The scope of the cyberattack that hit the city of Atlanta in 2018 might not have been replicated yet in Canada, but as small towns and other public entities fail to escape cyber perils, claims are starting to mount.
In fact, while claims stemming from public entities still make up a small percentage (3%) of overall claims found in the NetDiligence database, the number of claims has doubled every year since 2015, increasing from five to 10 to 20 in 2017, according to the 2018 NetDiligence Cyber Claims Study.
“We have seen ransomware events hit towns and municipalities of all sizes in Canada,” said Michael Phillips, previously with Beazley Canada and now the regional head of cyber, media, and technology claims for North America at Allianz Global Corporate & Specialty (AGCS). “For public entities, it is imperative that they invest in both cybersecurity and risk transfer mechanisms. They need to follow the private sector in this space. They have data of immense value, they have the sacred trust [of] their citizens, and they can’t lag their private sector peers when it comes to making sure that they’re secure.”
Mandatory breach notification regulations that came into effect last fall have helped increase awareness around the need for cybersecurity measures, including cyber insurance, but there’s still a big gap to plug in bringing companies, public or private, up to speed on the need for cyber defences.
After all, according to a study from Accenture, 25 Canadian companies recorded an average of 75 cyberattacks, or about 1.5 attacks per week, in 2018.
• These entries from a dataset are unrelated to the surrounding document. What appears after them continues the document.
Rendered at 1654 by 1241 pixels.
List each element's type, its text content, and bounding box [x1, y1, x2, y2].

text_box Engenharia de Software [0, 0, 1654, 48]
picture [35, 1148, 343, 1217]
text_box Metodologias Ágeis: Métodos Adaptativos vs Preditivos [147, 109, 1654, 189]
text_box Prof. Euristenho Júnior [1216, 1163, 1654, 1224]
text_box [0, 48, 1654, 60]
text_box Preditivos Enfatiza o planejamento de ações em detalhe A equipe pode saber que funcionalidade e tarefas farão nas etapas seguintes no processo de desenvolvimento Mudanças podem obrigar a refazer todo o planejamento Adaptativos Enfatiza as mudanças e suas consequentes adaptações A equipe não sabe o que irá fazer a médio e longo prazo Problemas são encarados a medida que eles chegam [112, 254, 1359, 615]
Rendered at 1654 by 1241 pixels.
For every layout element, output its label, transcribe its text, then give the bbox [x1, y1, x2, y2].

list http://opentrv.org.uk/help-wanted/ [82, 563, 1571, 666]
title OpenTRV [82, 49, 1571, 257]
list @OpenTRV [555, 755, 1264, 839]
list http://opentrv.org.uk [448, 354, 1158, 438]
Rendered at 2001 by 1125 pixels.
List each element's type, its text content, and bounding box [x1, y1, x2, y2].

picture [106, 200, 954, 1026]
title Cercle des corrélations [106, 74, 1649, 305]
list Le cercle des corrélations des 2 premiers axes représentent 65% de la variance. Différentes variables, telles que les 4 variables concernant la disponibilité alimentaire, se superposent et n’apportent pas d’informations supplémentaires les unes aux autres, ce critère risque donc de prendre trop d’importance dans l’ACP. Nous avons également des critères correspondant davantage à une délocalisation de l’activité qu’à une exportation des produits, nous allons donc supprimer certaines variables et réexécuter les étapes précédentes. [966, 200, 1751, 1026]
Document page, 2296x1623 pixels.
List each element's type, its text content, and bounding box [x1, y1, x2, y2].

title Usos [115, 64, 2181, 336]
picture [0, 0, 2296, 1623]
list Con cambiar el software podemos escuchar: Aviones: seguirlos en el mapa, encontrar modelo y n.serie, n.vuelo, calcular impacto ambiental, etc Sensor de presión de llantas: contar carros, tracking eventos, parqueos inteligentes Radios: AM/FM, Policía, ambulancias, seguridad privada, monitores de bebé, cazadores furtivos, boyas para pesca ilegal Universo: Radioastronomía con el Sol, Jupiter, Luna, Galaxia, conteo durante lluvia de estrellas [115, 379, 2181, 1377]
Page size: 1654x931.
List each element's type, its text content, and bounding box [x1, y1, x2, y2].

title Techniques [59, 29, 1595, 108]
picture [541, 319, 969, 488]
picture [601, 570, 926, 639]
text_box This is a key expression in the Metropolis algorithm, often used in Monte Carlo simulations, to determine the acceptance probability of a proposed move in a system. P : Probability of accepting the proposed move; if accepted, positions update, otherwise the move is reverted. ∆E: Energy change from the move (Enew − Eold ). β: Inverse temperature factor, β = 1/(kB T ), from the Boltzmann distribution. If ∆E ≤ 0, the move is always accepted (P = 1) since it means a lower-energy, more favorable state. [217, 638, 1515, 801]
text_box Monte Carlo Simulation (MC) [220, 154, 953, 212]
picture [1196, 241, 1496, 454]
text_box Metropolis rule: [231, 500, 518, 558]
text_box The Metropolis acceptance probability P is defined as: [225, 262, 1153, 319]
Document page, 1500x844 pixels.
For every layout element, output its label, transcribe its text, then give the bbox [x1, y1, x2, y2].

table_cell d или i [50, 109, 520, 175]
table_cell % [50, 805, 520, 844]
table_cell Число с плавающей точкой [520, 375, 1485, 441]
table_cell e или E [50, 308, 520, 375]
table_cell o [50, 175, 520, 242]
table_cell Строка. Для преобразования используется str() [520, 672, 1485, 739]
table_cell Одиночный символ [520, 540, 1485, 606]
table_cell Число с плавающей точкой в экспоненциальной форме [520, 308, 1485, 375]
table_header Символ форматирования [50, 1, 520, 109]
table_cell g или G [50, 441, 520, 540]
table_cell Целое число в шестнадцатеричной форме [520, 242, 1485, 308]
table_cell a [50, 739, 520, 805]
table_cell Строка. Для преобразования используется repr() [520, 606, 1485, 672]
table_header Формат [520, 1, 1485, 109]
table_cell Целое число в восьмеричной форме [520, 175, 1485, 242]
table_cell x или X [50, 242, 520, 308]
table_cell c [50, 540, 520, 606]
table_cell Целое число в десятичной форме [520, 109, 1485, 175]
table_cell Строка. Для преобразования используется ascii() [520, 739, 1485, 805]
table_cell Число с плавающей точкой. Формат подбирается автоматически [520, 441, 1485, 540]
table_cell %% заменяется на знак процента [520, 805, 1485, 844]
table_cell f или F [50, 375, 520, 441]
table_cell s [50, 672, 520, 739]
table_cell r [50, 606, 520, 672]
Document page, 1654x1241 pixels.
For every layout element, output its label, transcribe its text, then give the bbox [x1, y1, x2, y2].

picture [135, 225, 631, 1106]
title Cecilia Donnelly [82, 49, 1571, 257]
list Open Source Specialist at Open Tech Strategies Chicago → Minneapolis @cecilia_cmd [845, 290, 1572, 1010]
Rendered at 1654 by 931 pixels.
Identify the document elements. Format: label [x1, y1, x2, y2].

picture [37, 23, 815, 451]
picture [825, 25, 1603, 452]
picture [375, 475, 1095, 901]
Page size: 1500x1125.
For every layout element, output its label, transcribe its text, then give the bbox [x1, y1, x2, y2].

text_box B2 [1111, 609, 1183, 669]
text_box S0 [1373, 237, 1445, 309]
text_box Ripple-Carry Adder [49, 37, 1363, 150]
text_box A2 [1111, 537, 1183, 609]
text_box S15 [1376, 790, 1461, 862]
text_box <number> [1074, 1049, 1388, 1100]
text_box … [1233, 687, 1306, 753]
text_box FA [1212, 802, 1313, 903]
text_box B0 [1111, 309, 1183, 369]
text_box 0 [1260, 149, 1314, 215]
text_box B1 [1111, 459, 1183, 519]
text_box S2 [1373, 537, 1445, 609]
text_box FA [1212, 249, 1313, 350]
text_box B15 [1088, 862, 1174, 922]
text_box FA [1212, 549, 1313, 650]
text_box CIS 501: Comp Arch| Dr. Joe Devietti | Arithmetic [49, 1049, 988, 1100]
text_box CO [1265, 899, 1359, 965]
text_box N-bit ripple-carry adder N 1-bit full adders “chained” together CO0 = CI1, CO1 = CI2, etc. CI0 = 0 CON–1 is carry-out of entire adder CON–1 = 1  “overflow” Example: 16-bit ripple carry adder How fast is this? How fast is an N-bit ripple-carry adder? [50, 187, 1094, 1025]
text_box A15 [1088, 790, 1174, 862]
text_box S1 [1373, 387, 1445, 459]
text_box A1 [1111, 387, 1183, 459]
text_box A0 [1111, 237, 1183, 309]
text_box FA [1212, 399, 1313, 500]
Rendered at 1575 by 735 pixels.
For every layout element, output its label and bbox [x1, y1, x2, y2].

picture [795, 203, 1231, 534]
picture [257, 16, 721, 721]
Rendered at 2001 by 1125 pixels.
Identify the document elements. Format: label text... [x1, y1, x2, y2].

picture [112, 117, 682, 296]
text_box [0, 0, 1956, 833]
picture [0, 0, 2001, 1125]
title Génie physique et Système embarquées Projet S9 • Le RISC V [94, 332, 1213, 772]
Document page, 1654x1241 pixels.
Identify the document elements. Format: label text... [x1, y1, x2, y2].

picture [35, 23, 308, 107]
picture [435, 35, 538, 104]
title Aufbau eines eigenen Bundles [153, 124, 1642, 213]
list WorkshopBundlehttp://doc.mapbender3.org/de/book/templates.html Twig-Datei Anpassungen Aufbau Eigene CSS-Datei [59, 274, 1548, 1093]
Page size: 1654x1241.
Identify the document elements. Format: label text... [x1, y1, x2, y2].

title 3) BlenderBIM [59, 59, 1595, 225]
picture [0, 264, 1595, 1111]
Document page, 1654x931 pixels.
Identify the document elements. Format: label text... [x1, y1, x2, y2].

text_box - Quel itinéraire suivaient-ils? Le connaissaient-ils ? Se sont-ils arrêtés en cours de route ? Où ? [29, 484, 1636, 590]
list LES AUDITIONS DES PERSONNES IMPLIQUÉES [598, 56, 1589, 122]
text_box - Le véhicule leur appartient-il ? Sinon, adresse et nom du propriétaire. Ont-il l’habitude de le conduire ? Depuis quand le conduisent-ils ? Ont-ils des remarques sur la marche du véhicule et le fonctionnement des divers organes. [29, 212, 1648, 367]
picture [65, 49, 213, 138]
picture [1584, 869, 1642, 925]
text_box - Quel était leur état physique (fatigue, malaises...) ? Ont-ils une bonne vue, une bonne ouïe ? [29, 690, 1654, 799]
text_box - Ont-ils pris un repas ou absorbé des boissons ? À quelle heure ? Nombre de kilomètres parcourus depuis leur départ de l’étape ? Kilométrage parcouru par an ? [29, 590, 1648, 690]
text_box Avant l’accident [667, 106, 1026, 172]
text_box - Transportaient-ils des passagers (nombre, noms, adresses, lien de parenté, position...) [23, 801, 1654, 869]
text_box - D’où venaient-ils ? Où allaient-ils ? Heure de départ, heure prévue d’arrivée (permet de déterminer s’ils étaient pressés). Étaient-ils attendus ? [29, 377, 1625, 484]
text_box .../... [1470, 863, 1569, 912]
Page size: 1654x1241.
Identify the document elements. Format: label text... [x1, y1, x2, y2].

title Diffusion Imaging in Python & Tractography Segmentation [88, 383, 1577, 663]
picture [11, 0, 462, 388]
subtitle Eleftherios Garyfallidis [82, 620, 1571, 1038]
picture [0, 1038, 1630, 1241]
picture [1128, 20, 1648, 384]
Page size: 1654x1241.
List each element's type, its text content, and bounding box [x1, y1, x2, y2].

“I think claims examples for peers are still sometimes hard to come by,” explained Phillips, adding that finding examples of how a neighbour or competitor down the street experienced a cyber event could help drive awareness. “People don’t have the same fluency around that experience, and so they’re not sure what it would cost if they had an incident. The notifications have become mandatary, but there haven’t been enough mandatory notifications yet. I actually think that there’s still cultural learning and expectations changing that are still happening as a result of the November switch.”
One positive shift has been the more robust role that the Office of the Privacy Commissioner (OPC) of Canada is taking on in inquiries.
“It’s not just a ‘tell me what happened.’ They’re asking what kind of preparation did you have beforehand, did you have a plan in place before the incident happened, as well as did you take best practice steps to respond to the incident. They want to know that this is part of a company’s hygiene and best practices,” said Phillips. “Watching the Privacy Commissioner prepare their fact findings is a great opportunity to see the market change and see the risk be brought home to corporate boards and the like.”
The broker community can likewise lend a hand by continuing to bring up cyber issues to their policyholders. Phillips has seen brokers invest substantially in analytics and other ways to measure risks as well as understand the value proposition that carriers are bringing to the table, though there’s more work to be done.
“I do think there’s still a disconnect, and continuing to educate about the strength of the cyber market and the fact that we are paying exactly those claims day in, day out is a message that I want to [keep] bringing to the marketplace,” said Phillips.